To prevent the Germans from going on the defensive from the beginning, they must raise their own morale to 18 and lower the Allied morale to 13 in order not to immediately forfeit the game at the end of Turn 9.

The game is governed by these standard rules and if you have played any of Raicer previous designs or have a passing familiarity with war games, this should be an easy game to learn. But while it may have inherited the bulk of its design from previous games, Raicer has included some elements specific to the Western Front circa 1918.

Firstly, the game addresses the burgeoning tactics adopting by each side to break the stalemate created by the disparity of defensive and offensive weaponry. The Germans, at least for the first half of the game, are equipped with a dozen or so Stosstruppen corps that have better attack, defense and movement factors than the rest of their on-Stosstruppen counterparts. These must be leveraged appropriately to gain the necessary ground in the game’s opening turns. The Allies, on the other hand, have special tank corps that can negate the negative effects of trenches.

But crucially, both these troop types, are afforded an Infiltration Move. After the first round of combat has concluded, all eligible infiltration capable units can move one hex, regardless of movement costs or enemy zones of control. This allows these units to maneuver around units or maximize breakthroughs achieved during the previous combat phase.

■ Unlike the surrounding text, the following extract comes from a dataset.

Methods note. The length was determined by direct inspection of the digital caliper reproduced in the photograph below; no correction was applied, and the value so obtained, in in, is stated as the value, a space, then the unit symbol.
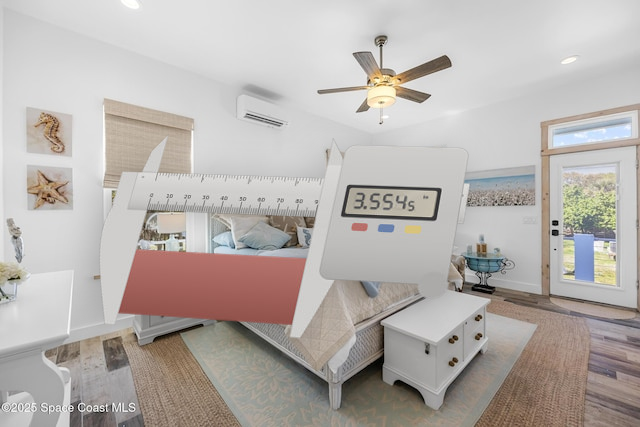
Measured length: 3.5545 in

The other two defining features of the game that will dictate play the most are the combat results table and the replacement schedule.

This is by far one of the bloodiest and unforgiving CRTs I have encountered. It embodies the attritional nature of campaign and will heavily influence every decision to attack that is made.

You will take losses. Period. Only in rare circumstances, with overwhelming die modifiers, will you emerge from a combat unscathed. This makes every decision to attack agonizing and rewards intelligent layering of modifiers and maneuvering to achieve an edge over the defender. Without these modifiers, an attack can be incredibly risky, especially if you roll poorly and take on multiple step losses with out gaining ground or enemy blood in return.

In conjunction with the CRT, the replacement schedule is equally punishing, especially for the French and British and the Germans starting in the latter half of the game. The high price of attacks are taken from these meager replacement pools and because the only so many losses can be absorbed, every attack becomes important.

The game naturally focused on one or two sectors of the map, as opposed to actions taking place up and down the line. Undertaking a general offensive is nigh impossible given the drip feed of replacements. The Germans only chance for victory will be focused on the sector of their choosing and the Allies will most likely focus their efforts in repulsing this German effort and from there spring boarding their own offensive. Only the Americans in the latter half of the game, with their 3 replacement step every turn, can sustain consistent losses. They will be the bludgeoning tool that cracks the German trenches.

Supplemental rules add some World War One chrome: air units, tanks, the American-Australian Corps, weather and the impact of the Spanish flu all have effects on gameplay.

While this design does not reinvent the wheel, it is thoughtful and organically replicates history with its CRT and replacement schedule to provide a simple but rewarding take on the final months of the First World War on the Western Front.